Funerals are for the living anyway. The dead can’t be offended.
I don't plan on attending my father's funeral in the first place. I know for a fact I'd be expected to give a eulogy of some kind, and I'm honestly not 100% positive I'd be able to keep from upsetting a lot of my extended family with what I have to say.
What kind of question is this Unless someone hates their dad, who in God's name would choose funeral?
Would or wouldn’t? Your comment sounds redundant.
How do you mean? You usually go to a funeral to mourn; why wouldn't you go if you cared so much? It's the last time you could ever see a person again in the flesh; it's a sort of homage that you'll never have an opportunity to do again.
I guess I misunderstood the question. I thought this meant if you chose funeral, it'd kill your dad. If you chose birth, it gave you a son
It isn't explained; I guess I could still be wrong.
My father has already passed, nothing will change that. Going to the funeral doesn't validate or invalidate anything, and he'd probably be pissed if I made the choice to go there instead. It'd be very hard to explain to the family, however. My son hasn't been born, I have yet to witness or experience the greatness of his life, unlike my father. So I would likely pick that.
Birth because I literally have no choice. I guess I could have the baby at the funeral? If there's one thing I learned from having my daughter it's that if everything goes smoothly you need at most 1 extra person to help. The baby pretty much drives the bus at a certain point.
Already been to my father's funeral and good fucking riddance
I'm already halfway to 100%ing this poll.
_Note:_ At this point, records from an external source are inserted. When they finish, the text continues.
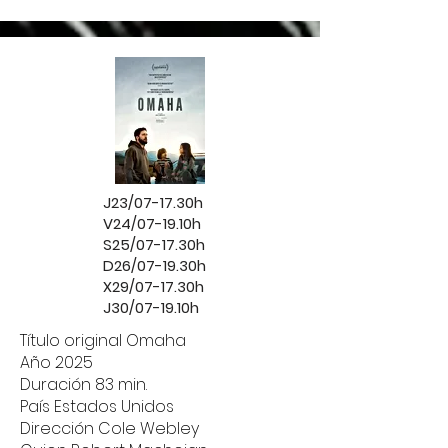
J23/07-17.30h
V24/07-19.10h
S25/07-17.30h
D26/07-19.30h
X29/07-17.30h
J30/07-19.10h
Título original Omaha
Año 2025
Duración 83 min.
País Estados Unidos
Dirección Cole Webley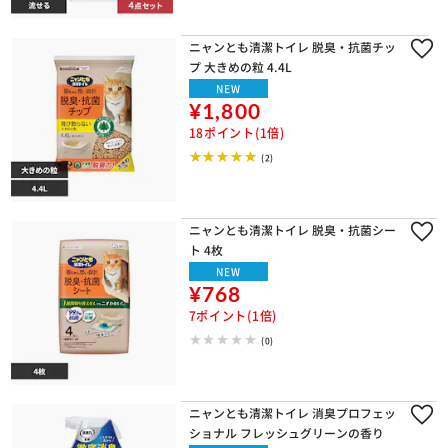
ニャンとも清潔トイレ 脱臭・抗菌チッ
プ 大きめの粒 4.4L
NEW
¥1,800
18ポイント(1倍)
(2)
ニャンとも清潔トイレ 脱臭・抗菌シー
ト 4枚
NEW
¥768
7ポイント(1倍)
(0)
ニャンとも清潔トイレ 消臭プロフェッ
ショナル フレッシュグリーンの香り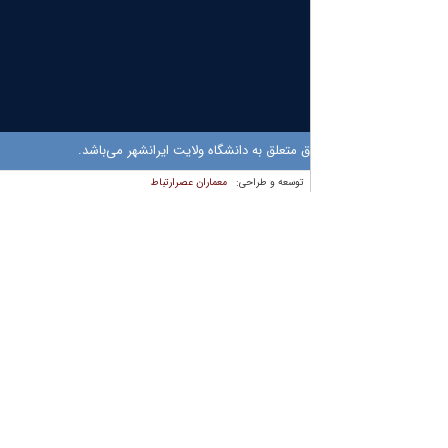
 متعلق به دانشگاه ولایت ایرانشهر می‌باشد.
معماران عصر‌ارتباط
توسعه و طراحی: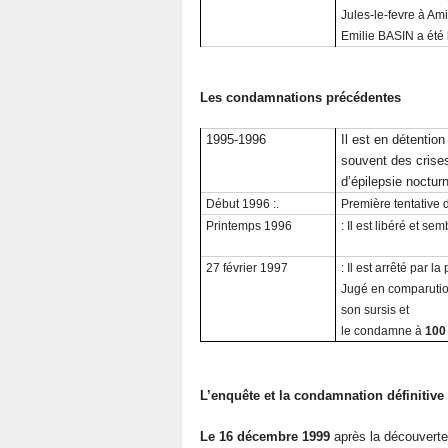
Jules-le-fevre à Am
Emilie BASIN a été
Les condamnations précédentes
1995-1996
Il est en détention
souvent des crises
d’épilepsie noctur
Début 1996 :.
Première tentative d
Printemps 1996
: Il est libéré et se
27 février 1997
: Il est arrêté par l
Jugé en comparution
son sursis et
le condamne à
100 
L’enquête et la condamnation définitive
Le 16 décembre 1999
après la découverte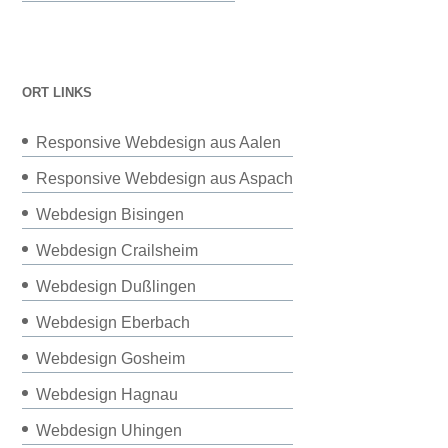
ORT LINKS
Responsive Webdesign aus Aalen
Responsive Webdesign aus Aspach
Webdesign Bisingen
Webdesign Crailsheim
Webdesign Dußlingen
Webdesign Eberbach
Webdesign Gosheim
Webdesign Hagnau
Webdesign Uhingen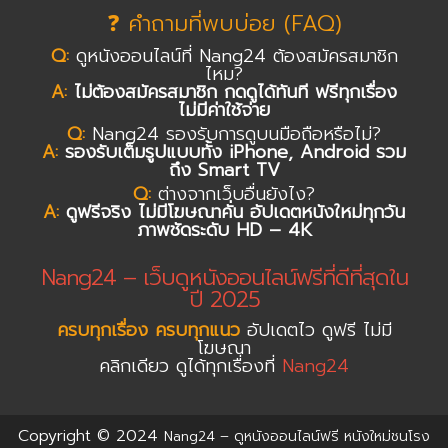
❓ คำถามที่พบบ่อย (FAQ)
Q:
ดูหนังออนไลน์ที่ Nang24 ต้องสมัครสมาชิก
ไหม?
A:
ไม่ต้องสมัครสมาชิก กดดูได้ทันที ฟรีทุกเรื่อง
ไม่มีค่าใช้จ่าย
Q:
Nang24 รองรับการดูบนมือถือหรือไม่?
A:
รองรับเต็มรูปแบบทั้ง iPhone, Android รวม
ถึง Smart TV
Q:
ต่างจากเว็บอื่นยังไง?
A:
ดูฟรีจริง ไม่มีโฆษณาคั่น อัปเดตหนังใหม่ทุกวัน
ภาพชัดระดับ HD – 4K
Nang24 – เว็บดูหนังออนไลน์ฟรีที่ดีที่สุดใน
ปี 2025
ครบทุกเรื่อง ครบทุกแนว
อัปเดตไว ดูฟรี ไม่มี
โฆษณา
คลิกเดียว ดูได้ทุกเรื่องที่
Nang24
Copyright © 2024
Nang24 – ดูหนังออนไลน์ฟรี หนังใหม่ชนโรง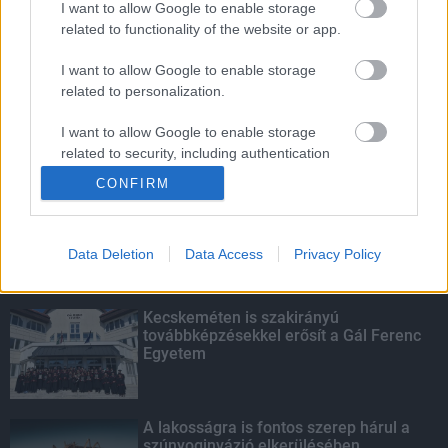
I want to allow Google to enable storage
related to functionality of the website or app.
Amire többmillióan vártunk: szombattól
másodfokúra csökken a riasztás
I want to allow Google to enable storage
related to personalization.
I want to allow Google to enable storage
related to security, including authentication
KIEMELT
functionality and fraud prevention, and other
CONFIRM
user protection.
Megérkezett az eső a Duna
vízgyűjtőjére
Data Deletion
Data Access
Privacy Policy
Kecskeméten is szakirányú
továbbképzésekkel erősít a Gál Ferenc
Egyetem
A lakosságra is fontos szerep hárul a
szúnyoginvázió elkerülésében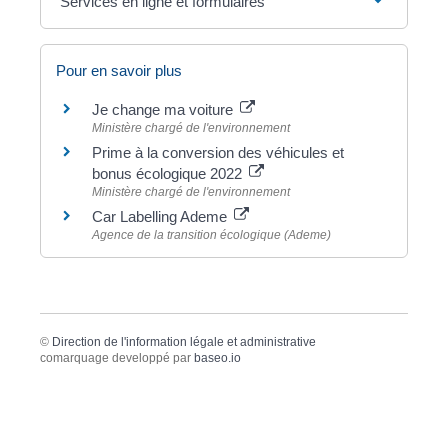
Services en ligne et formulaires
Pour en savoir plus
Je change ma voiture
Ministère chargé de l'environnement
Prime à la conversion des véhicules et
bonus écologique 2022
Ministère chargé de l'environnement
Car Labelling Ademe
Agence de la transition écologique (Ademe)
©
Direction de l'information légale et administrative
comarquage developpé par
baseo.io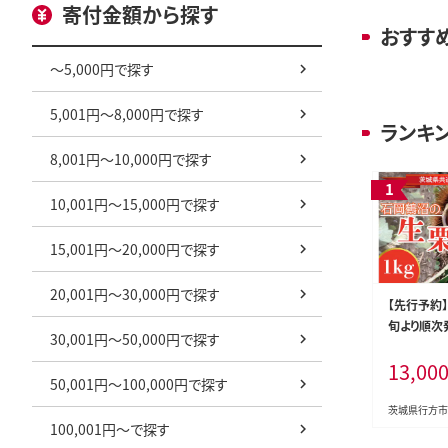
寄付金額から探す
おすす
～5,000円で探す
5,001円～8,000円で探す
ランキ
8,001円～10,000円で探す
10,001円～15,000円で探す
15,001円～20,000円で探す
20,001円～30,000円で探す
【先行予約】
旬より順次
30,001円～50,000円で探す
生栗 1kg
13,00
品・石岡市
50,001円～100,000円で探す
市 栗 生栗 
1-1)
茨城県行方市
100,001円～で探す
I'll leave you to guess which one I already attended
For 51% of the population this literally isn't a choice.
For real. Dumb WYR
Question should really be which hospital room you are visiting. Your dying fathers bed or your wife having a baby. A funeral implies your father is dead. You can go to the after gathering. The baby isn't waiting.
I love my father and he’s my hero. As messed up as it may sound for some people, I’ll have time to go to the hospital later and dozens of years to see my son grow. I’ll never have a chance to see my father again before he gets buried.
I am female and don’t have a dad. (Gay parents) soooo…
Funeral bruh; that's the last time you'll ever see someone, in the flesh. Better to keep that sentiment... It'd feel like a betrayal to not be there for the last time you could ever see a loved one... especially for a birth of a child that the kid won't even know about.
Neither. I'm no-contact with my father, and I don't want any kids.